Spring Boot is used by so many enterprises that integrating AI into business logic and data has never been easier. Spring AI 1.0 lets developers effortlessly integrate cutting-edge AI models into their apps, bringing up new possibilities. Prepare to implement smart JVM app features!
Spring AI 1.0 is a powerful and comprehensive Java AI engineering solution. Its goal is to lead the AI revolution with Java and Spring. Spring AI 1.0 integrates AI into business logic and data without the integration issues many Spring Boot-using enterprises confront. It lets developers use cutting-edge AI models in their apps, expanding possibilities.

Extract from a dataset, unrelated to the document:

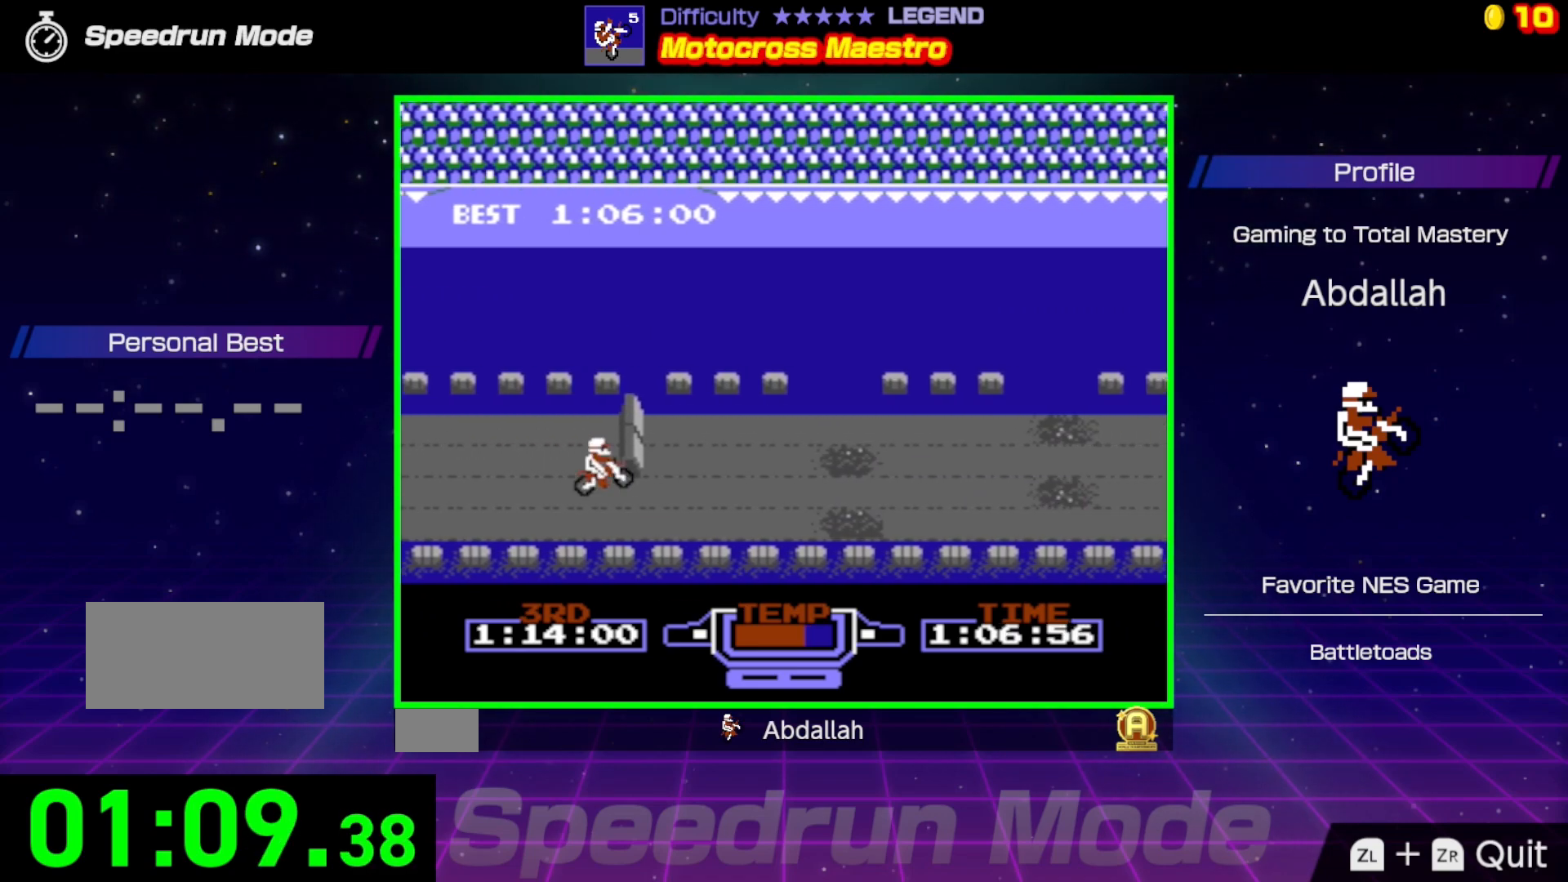
{"buttons": ["A", "DPAD_LEFT"], "events": []}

Spring AI supports multiple AI models:
Images produced by text-command image models.
Audio-to-text transcription models.
Vectors are formed by embedding models that transform random data into them for semantic similarity search.
Chat models can edit documents and write poetry, but they are tolerant and easily sidetracked.
The following elements in Spring AI 1.0 enable conversation models overcome their limits and improve:
Use system prompts to set and manage model behaviour.
Memory is added to the model to capture conversational context and memory.
Making tool calling feasible for AI models to access external features.
Including confidential information in the request with rapid filling.
Retrieval Augmented Generation (RAG) uses vector stores to retrieve and use business data to inform the model's solution.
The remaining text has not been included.